* SELECTED TEXT
Americans would help finance the towering costs of finding and removing hazardous lead paint from older homes in Baltimore and elsewhere around the country by paying about $15 more for their car batteries, under legislation being introduced in Congress today.
Rep. Benjamin L. Cardin, D-Md., said the bill he drafted would raise $1 billion a year for lead-paint abatement by levying an excise tax on continuing uses of lead.
"This legislation provides the only real cure for lead poisoning -- prevention," Cardin said in a statement. "The federal government banned the use of lead-based paint in the 1970s, but has done next to nothing to remove the 3 million tons of lead- based paint that remains in our homes. This legislation is the next step."
The bill, co-sponsored by Rep. Henry Waxman, D-Calif., was hailed by environmentalists and health advocates.
The congressmen also joined last week in proposing another lead bill. That legislation would set a federal standard for lead in drinking water and would require that new homeowners and ten
ants be notified there may be lead paint in their homes.
Cardin's lead tax bill is likely to be opposed by the lead industry and by makers of car and truck batteries, the chief continuing use of the metal.

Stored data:

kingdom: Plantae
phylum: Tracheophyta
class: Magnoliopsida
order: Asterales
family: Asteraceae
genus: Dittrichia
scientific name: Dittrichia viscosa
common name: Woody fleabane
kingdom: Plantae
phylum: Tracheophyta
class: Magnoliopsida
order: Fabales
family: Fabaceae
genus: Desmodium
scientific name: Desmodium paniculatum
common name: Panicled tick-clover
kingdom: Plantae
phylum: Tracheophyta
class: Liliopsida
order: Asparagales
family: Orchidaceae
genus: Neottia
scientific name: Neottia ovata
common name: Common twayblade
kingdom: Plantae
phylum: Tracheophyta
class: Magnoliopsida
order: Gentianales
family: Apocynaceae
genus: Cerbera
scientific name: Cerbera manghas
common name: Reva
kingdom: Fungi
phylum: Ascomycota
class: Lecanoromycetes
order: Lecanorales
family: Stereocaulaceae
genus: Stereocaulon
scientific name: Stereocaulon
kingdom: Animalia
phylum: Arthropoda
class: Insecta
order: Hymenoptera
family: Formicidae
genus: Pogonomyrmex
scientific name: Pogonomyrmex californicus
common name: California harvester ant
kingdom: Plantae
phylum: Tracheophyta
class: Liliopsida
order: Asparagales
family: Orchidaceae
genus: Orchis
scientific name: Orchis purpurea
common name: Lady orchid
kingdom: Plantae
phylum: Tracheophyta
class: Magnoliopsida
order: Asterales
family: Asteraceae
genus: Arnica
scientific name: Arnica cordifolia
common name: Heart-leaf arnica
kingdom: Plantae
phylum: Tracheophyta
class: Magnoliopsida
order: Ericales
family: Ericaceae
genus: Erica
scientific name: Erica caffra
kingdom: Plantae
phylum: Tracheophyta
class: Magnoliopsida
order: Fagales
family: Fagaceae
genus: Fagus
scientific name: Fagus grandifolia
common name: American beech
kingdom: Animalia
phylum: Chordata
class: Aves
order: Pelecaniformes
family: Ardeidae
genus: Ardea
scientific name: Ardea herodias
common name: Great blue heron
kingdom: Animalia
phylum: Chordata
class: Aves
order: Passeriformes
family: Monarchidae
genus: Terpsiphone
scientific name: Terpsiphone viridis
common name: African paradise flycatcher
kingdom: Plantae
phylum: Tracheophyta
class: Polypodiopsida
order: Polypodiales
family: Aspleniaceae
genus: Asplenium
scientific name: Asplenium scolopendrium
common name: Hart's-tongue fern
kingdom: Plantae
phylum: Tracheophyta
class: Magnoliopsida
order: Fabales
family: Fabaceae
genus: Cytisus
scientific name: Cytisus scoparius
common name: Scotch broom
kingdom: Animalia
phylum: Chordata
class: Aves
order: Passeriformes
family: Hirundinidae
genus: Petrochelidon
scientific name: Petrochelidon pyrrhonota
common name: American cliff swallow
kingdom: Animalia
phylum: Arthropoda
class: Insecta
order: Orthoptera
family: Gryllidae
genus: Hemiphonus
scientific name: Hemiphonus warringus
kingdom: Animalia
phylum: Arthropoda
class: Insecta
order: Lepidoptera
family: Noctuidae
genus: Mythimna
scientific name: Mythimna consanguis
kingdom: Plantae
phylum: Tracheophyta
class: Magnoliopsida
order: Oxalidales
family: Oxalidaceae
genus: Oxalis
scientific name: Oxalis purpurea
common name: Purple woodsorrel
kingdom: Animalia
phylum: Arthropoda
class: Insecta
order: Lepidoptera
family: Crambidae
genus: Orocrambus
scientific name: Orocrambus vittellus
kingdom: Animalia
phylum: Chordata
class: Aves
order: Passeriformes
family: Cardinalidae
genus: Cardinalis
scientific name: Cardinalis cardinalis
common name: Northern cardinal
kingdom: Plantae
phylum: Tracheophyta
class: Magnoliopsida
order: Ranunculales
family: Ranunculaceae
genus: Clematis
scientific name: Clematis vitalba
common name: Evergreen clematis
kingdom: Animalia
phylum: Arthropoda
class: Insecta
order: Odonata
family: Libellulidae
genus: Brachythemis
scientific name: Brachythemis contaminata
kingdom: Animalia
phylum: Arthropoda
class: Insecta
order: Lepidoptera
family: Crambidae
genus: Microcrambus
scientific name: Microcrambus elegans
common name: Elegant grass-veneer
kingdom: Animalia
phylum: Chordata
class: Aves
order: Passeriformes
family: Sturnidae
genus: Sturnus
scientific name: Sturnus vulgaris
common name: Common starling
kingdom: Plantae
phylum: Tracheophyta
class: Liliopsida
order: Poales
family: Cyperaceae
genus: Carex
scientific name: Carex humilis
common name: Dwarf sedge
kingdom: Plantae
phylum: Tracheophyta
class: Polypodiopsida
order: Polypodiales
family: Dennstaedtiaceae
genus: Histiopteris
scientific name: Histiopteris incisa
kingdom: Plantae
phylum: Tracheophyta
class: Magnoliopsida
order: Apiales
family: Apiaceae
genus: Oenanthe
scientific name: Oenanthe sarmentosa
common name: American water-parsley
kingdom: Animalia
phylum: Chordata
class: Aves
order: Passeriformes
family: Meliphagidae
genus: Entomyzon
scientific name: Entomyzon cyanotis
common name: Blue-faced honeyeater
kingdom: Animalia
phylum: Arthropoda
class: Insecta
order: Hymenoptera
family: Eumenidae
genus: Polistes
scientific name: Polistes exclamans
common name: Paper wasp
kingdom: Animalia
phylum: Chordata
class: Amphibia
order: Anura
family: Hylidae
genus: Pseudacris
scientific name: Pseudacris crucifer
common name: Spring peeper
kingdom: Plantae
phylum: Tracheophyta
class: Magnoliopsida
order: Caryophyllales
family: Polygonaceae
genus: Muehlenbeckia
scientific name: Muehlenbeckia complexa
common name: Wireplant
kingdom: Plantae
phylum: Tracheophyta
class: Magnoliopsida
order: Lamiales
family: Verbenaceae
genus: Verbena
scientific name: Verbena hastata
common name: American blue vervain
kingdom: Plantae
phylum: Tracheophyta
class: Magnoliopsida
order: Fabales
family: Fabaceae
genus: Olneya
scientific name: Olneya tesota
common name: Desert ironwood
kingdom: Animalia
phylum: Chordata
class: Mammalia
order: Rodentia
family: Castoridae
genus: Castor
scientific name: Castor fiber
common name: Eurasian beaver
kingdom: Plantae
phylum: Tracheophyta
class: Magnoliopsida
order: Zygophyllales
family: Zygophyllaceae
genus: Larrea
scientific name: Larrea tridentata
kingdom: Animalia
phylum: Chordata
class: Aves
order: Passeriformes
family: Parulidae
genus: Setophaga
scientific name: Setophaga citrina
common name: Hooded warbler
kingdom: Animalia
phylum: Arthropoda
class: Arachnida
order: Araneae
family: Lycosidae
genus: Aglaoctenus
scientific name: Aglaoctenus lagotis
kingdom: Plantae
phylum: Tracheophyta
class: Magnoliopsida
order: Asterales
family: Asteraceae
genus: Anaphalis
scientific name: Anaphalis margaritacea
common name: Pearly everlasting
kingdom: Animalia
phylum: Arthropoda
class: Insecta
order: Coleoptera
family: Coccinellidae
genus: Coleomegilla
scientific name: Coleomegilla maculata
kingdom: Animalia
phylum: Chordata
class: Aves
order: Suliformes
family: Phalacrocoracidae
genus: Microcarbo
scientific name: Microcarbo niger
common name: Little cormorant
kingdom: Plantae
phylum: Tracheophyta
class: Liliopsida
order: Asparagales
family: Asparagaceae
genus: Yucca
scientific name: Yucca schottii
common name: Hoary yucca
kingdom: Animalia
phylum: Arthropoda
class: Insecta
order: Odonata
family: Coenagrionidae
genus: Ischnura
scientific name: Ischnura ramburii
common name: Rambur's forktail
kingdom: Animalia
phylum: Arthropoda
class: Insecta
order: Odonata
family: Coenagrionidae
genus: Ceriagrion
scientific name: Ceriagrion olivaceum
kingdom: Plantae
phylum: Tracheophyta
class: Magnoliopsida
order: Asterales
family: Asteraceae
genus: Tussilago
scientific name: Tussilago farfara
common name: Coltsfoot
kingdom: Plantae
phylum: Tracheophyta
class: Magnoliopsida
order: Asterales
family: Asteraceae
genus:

* TASKS TO CARRY OUT
**a.** Decide whether each statement agrees with the article on the lead-paint tax bill, answering yes or no and quoting the article's deciding words: (i) The bill would raise $1 billion a year through an excise tax on continuing uses of lead. (ii) Rep. Henry Waxman is a Democrat from Maryland. (iii) The lead industry is expected to back the tax bill.
**b.** Resume the article on the lead-paint tax bill after its final sentence and carry it on.

* RESPONSE LIST
**a.**
(i) Yes: "would raise $1 billion a year for lead-paint abatement by levying an excise tax on continuing uses of lead"
(ii) No: "co-sponsored by Rep. Henry Waxman, D-Calif."
(iii) No: "is likely to be opposed by the lead industry and by makers of car and truck batteries"

**b.**
The cost of removing or covering lead paint in homes is a major barrier to preventing lead poisoning, which affects one out of every six American children, and as many as half of all Baltimore youths, according to health officials.
A survey by the U.S. Department of Housing and Urban Development estimates that 57 million homes built before 1980 contain lead paint.
Testing and de-leading only 3.8 million "priority hazard" homes -- where children live amid toxic lead dust or deteriorating paint -- could cost $8 billion to $10 billion a year for the next decade, HUD says.
In Maryland, about 500,000 homes were built before 1950 and are likely to contain lead paint. About 200,000 are in Baltimore.
Funds raised by the tax would be distributed among states and cities with lead-paint abatement programs, with the money to be targeted to aid low-income families.